Derivation of Markov's Inequality

Question

I have some problems understanding the derivation of Markov's inequality.

$$ \begin{align} EX &= \int_{-\infty}^{\infty} xf_X(x)\text{d}x \\ &= \int_{0}^\infty xf_X(x)\text{d}x & \text{since } X\gt 0\\ &\geq \int_{a}^\infty xf_X(x)\text{d}x &\text{ for any }a \gt 0\\ &\geq\int_{a}^\infty af_X(x)\text{d}x & \text{since } x > a\text{ in the integrated region.} \end{align} $$

I don't understand the last step. Didn't we already use the fact that we were integrating over a larger region to write the inequality in the third line? Can someone help me with the difference?

§ Instructions to follow
Reproduce the question above on deriving Markov's inequality word for word, keeping every formula unchanged.

§ Dataset extract
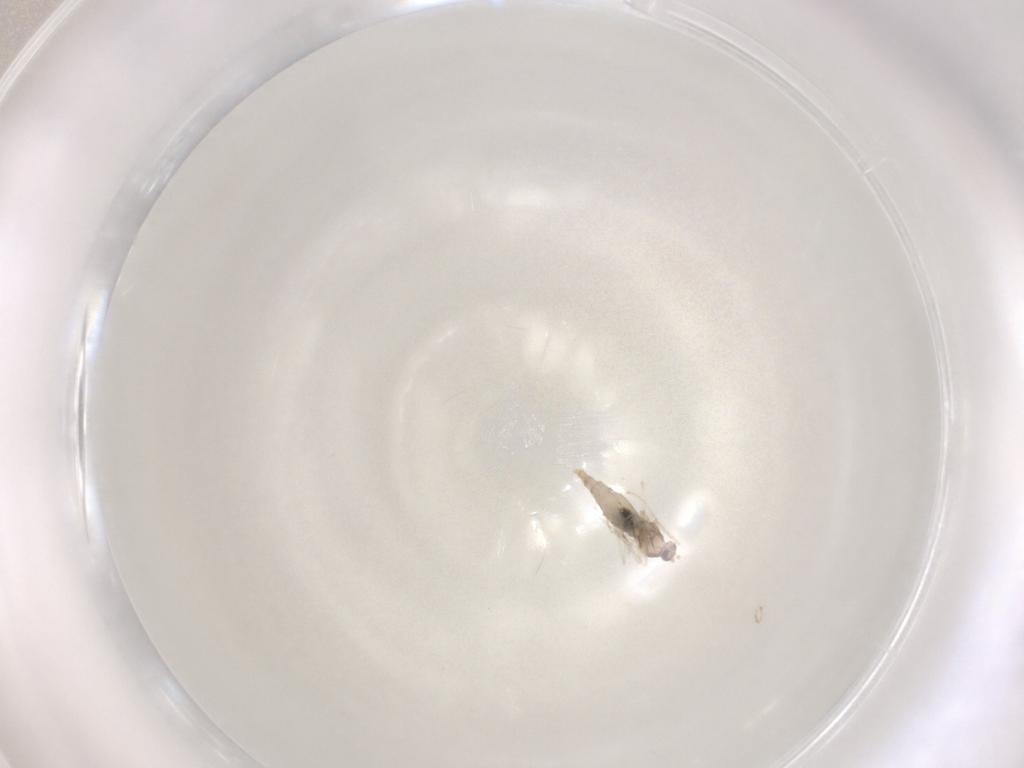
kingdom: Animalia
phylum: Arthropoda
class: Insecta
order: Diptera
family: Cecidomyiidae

==

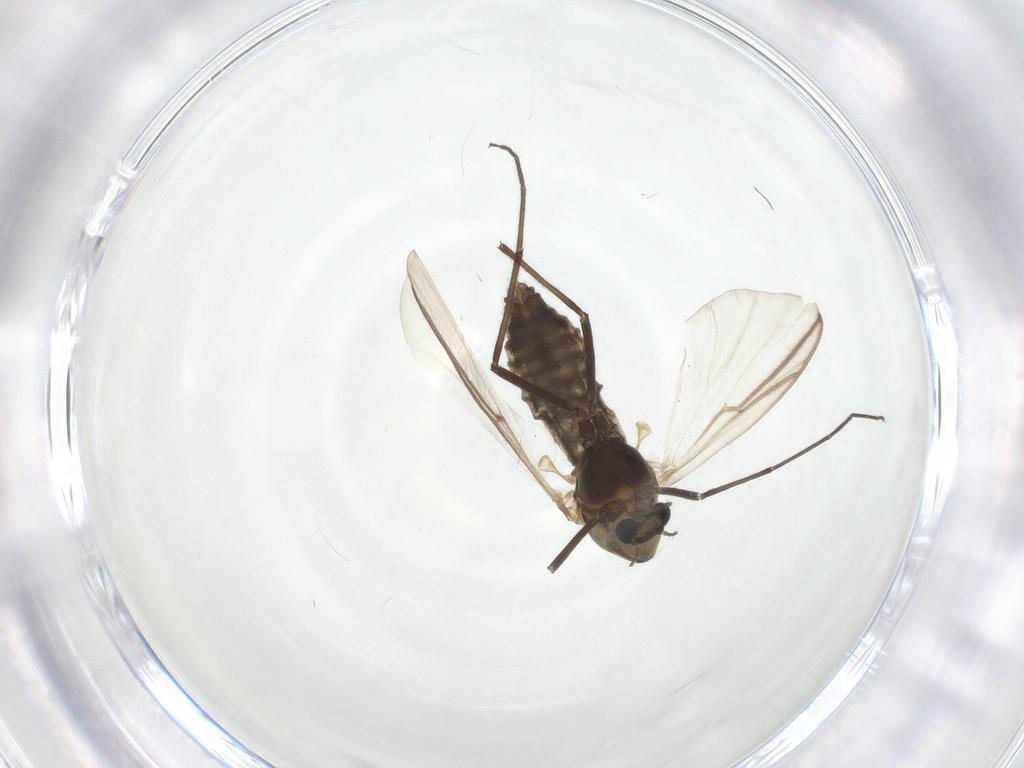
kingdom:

--

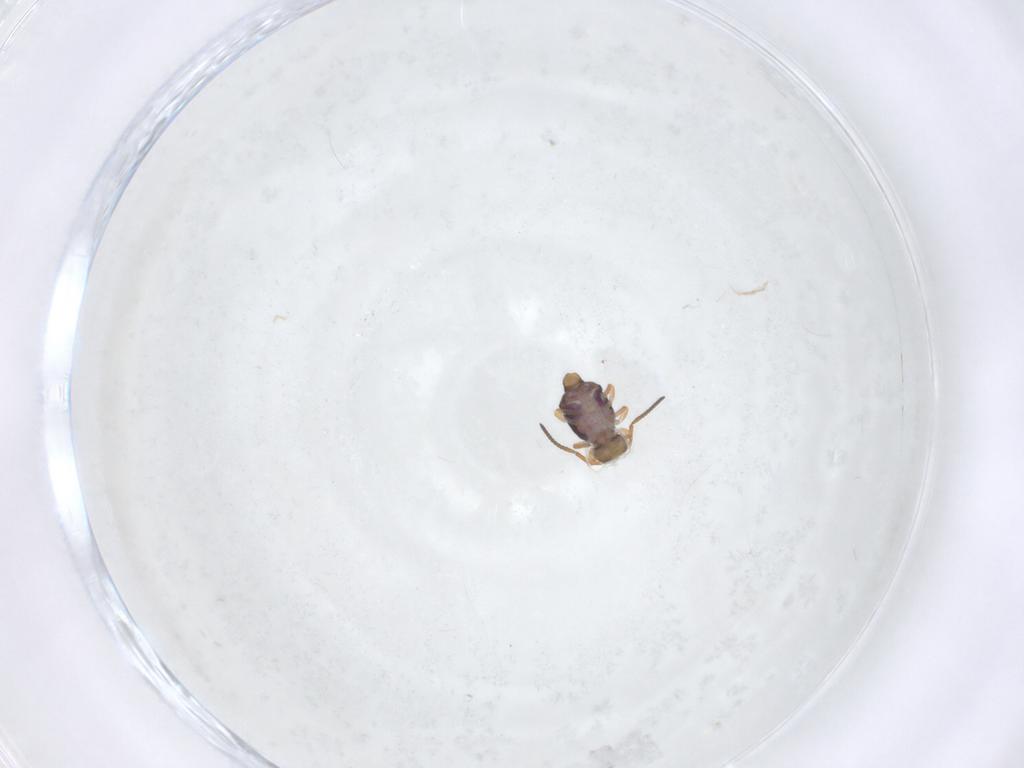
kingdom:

§ Complete output
Derivation of Markov's Inequality

Question

I have some problems understanding the derivation of Markov's inequality.

$$ \begin{align} EX &= \int_{-\infty}^{\infty} xf_X(x)\text{d}x \\ &= \int_{0}^\infty xf_X(x)\text{d}x & \text{since } X\gt 0\\ &\geq \int_{a}^\infty xf_X(x)\text{d}x &\text{ for any }a \gt 0\\ &\geq\int_{a}^\infty af_X(x)\text{d}x & \text{since } x > a\text{ in the integrated region.} \end{align} $$

I don't understand the last step. Didn't we already use the fact that we were integrating over a larger region to write the inequality in the third line? Can someone help me with the difference?